Lynn Franco, Senior Director of Economic Indicators says: “Consumers’ short-term expectations improved, and when coupled with solid employment growth, should be enough to continue to support spending and economic growth in the near term.”

Florida Consumer Confidence

The University of Florida’s Consumer Sentiment Index reports consumer sentiment among Floridians increased 2.8 points in February to 100.9 from a revised figure of 98.1 in January. Among the five components that make up the index, three increased and two decreased.
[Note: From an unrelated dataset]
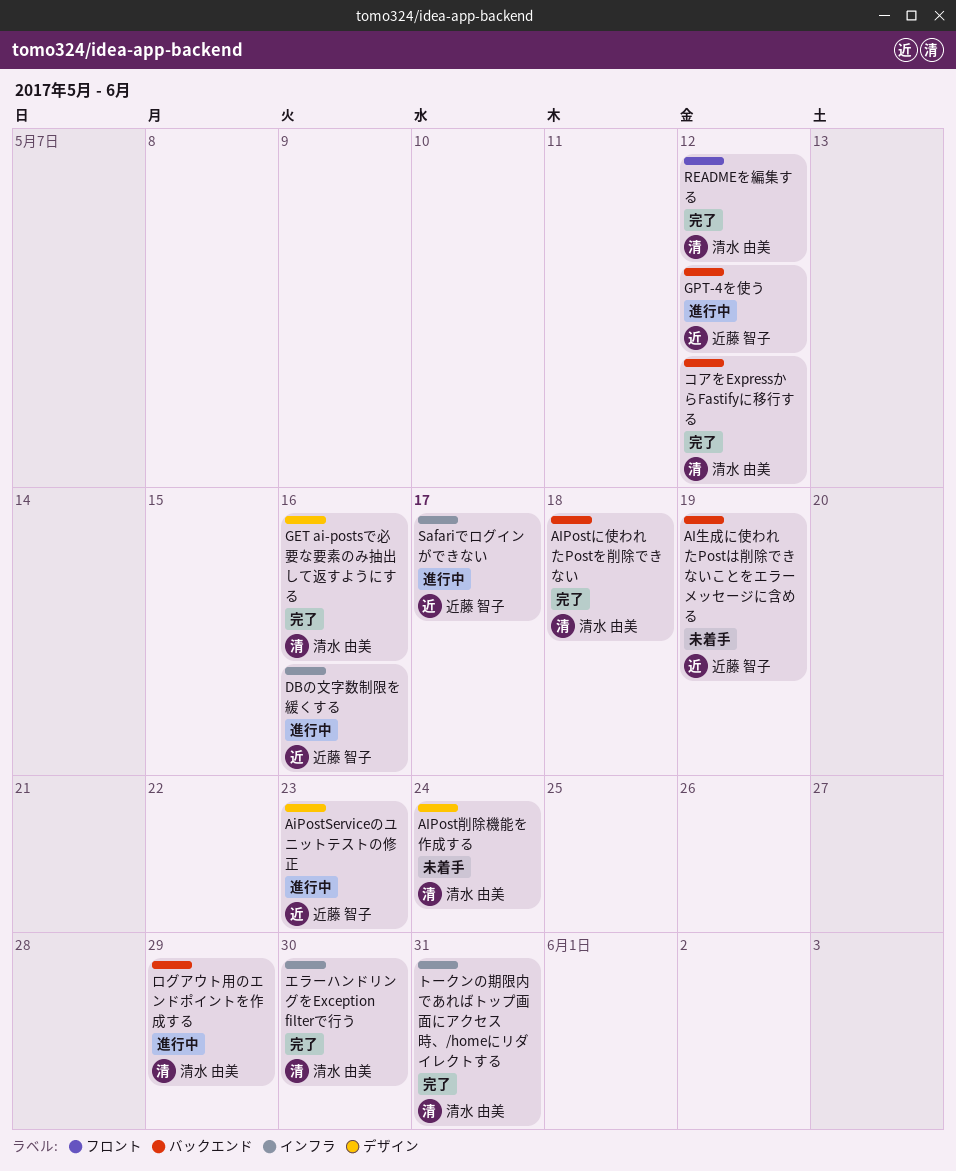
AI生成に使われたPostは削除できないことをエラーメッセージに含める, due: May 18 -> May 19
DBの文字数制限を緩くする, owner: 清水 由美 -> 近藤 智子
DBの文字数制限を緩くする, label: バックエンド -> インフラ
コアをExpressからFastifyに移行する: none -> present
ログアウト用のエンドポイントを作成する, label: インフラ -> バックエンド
Floridians’ opinions of their personal financial situation now compared with a year ago increased 1.3 points from 93.8 to 95.1.

Expectations of personal financial situation a year from now decreased slightly: nine-tenths of a point from 109.1 to 108.2. Expectations of U.S. economic conditions over the next year showed the greatest increase, up 7.9 points from 93.5 to 101.4. Similarly, expectations of U.S. economic conditions over the next five years increased 6.7 points from 94 to 100.7.

Hector H. Sandoval, director of the Economic Analysis Program at UF’s Bureau of Economic and Business Research, says “Overall, Floridians are more optimistic. The increase in February’s confidence comes mostly from consumers’ future expectations about the national economy in the medium- and long-run. Importantly, these outlooks are shared by all Floridians regardless of their gender, age or socioeconomic status.”